Government auditors released a report Tuesday flagging several weaknesses in “deemed export” compliance at colleges and universities, although the report also chided the Defense Department, FBI, and other security agencies for not doing enough to help higher education understand its deemed-export duties.
The Government Accountability Office released a review of the export compliance programs at nine large universities, and found that the schools struggled with risk assessments, training, export compliance manuals, and internal audits of their export controls. The GAO report also interviewed other higher education compliance officers, who confirmed that, yep, deemed-export compliance is a tricky thing for universities to get right.
Then again, those compliance officers interviewed by the GAO also said they struggle to have a productive relationship with government agencies in charge of enforcing deemed-export regulations, and the compliance officers had a good point. For example, the FBI has given security threat briefings to university compliance officers — but those briefings included classified material, which means the compliance officers can’t use that material to train faculty and staff about deemed-export risk.
The GAO report also faulted the Directorate of Defense Trade Controls, which enforces export control regulation under the State Department, for failing to offer sufficient guidance about risk assessments. Which certainly helps to explain why compliance officers are struggling with that very task.
Deemed-export issues arise when foreign nationals work with highly sensitive technologies as part of their jobs, and then return to their home countries either with that know-how inside their heads or research work stored on their laptops. Chinese visiting scholars working on artificial intelligence, Iranian grad students studying virology — that sort of thing.
For higher education in particular, deemed-export compliance can be a significant risk because federal law exempts “fundamental research” from the export control licenses that are typically necessary.
So what constitutes fundamental research, and when might a college trip into deemed-export trouble? That was what the GAO report explored.

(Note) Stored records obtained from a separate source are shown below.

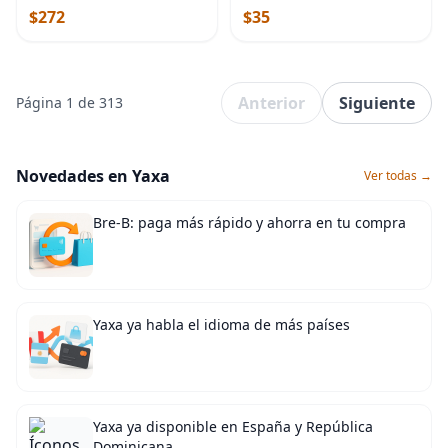
SuperCrew/Crew Cab 2015-
Central Frontier 2005-2019
$272
$35
2025, F-250/F-350/F-450/F-
Pathfinder 2005-2012 Xterra
550 Super Duty 2017-2024,
Anterior
Siguiente
Página 1 de 313
Novedades en Yaxa
Ver todas →
Bre-B: paga más rápido y ahorra en tu compra
Yaxa ya habla el idioma de más países
Yaxa ya disponible en España y República
Dominicana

Needed: Guidance in Context
What struck me in the GAO report was that regulators and university compliance officers alike are struggling with how to communicate deemed-export risks to their respective audiences in a useful manner. The regulators aren’t doing a great job talking to higher ed compliance officers, and compliance officers aren’t doing a great job talking to faculty and staff.
Take this passage from the GAO report:
Officials from two universities stated that researchers typically do not see themselves as exporters, which makes it difficult to explain to them how export control regulations pertain to university research. For example, one official told us that it is difficult to explain the concept of a deemed export within an open, academic setting to university researchers. Officials at two universities also noted that the term “defense service,” a type of export subject to the ITAR, is a difficult concept to explain to university researchers who do not consider their work to be a “service.”

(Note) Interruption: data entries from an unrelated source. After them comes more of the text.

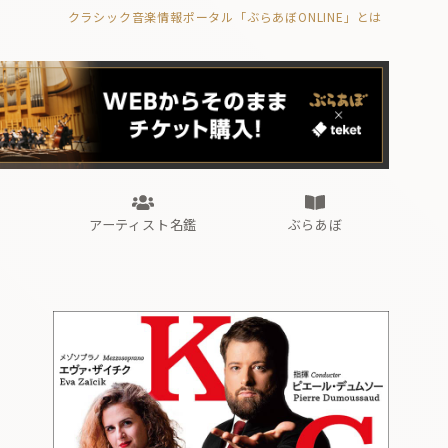
クラシック音楽情報ポータル「ぶらあぼONLINE」とは
の封印の書》
海外公演
FROM編集部
眺望
ぶらあぼブラス！
フォルテピアノ・オデッセイ
アーティスト名鑑
ぶらあぼ
の封印の書》
海外公演
FROM編集部
眺望
ぶらあぼブラス！
フォルテピアノ・オデッセイ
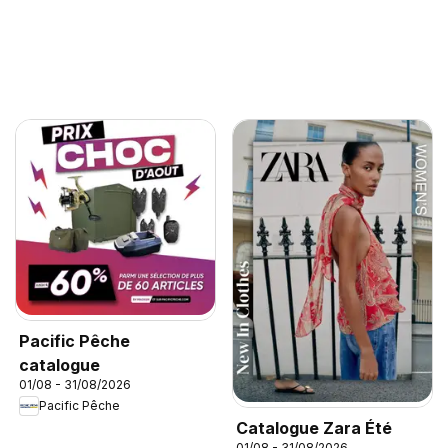
Pacific Pêche
catalogue
01/08 - 31/08/2026
Pacific Pêche
Catalogue Zara Été
01/08 - 31/08/2026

Meanwhile, here’s another passage about the DDTC and its lack of guidance about risk assessments:
According to DDTC, the agency has not added guidance related to risk assessments to the export compliance guidelines because it assumes that exporters conduct a risk assessment for each compliance element as a matter of course. GAO’s Standards for Internal Control in the Federal Government state that management should communicate quality information externally so that external parties can help the entity achieve its objectives and address related risks.
Yes, the DDTC should know what happens when you assume. That said, the DDTC and university compliance officers are both limping through failures of good communication with other parties necessary for effective compliance and internal control. (The COSO internal control framework captures that point in Principle 15: The organization communicates with external parties regarding matters affecting the functioning of internal control.)
I’m more sympathetic to the university compliance officers, since regulators aren’t giving them good guidance, but the entire episode demonstrates how important good communication is to a successful compliance program.
The GAO report urged DDTC, the Bureau of Industry and Security, and other relevant agencies to do better at providing useful guidance. University compliance officers said they were especially keen on tightly focused help such as FAQs and best practices, rather than sweeping new guidance on effective programs like the private sector sometimes sees from the Justice Department.
University compliance officers, meanwhile, can take the GAO findings about weaknesses in deemed-export compliance programs and compare your own weaknesses to what the GAO found elsewhere.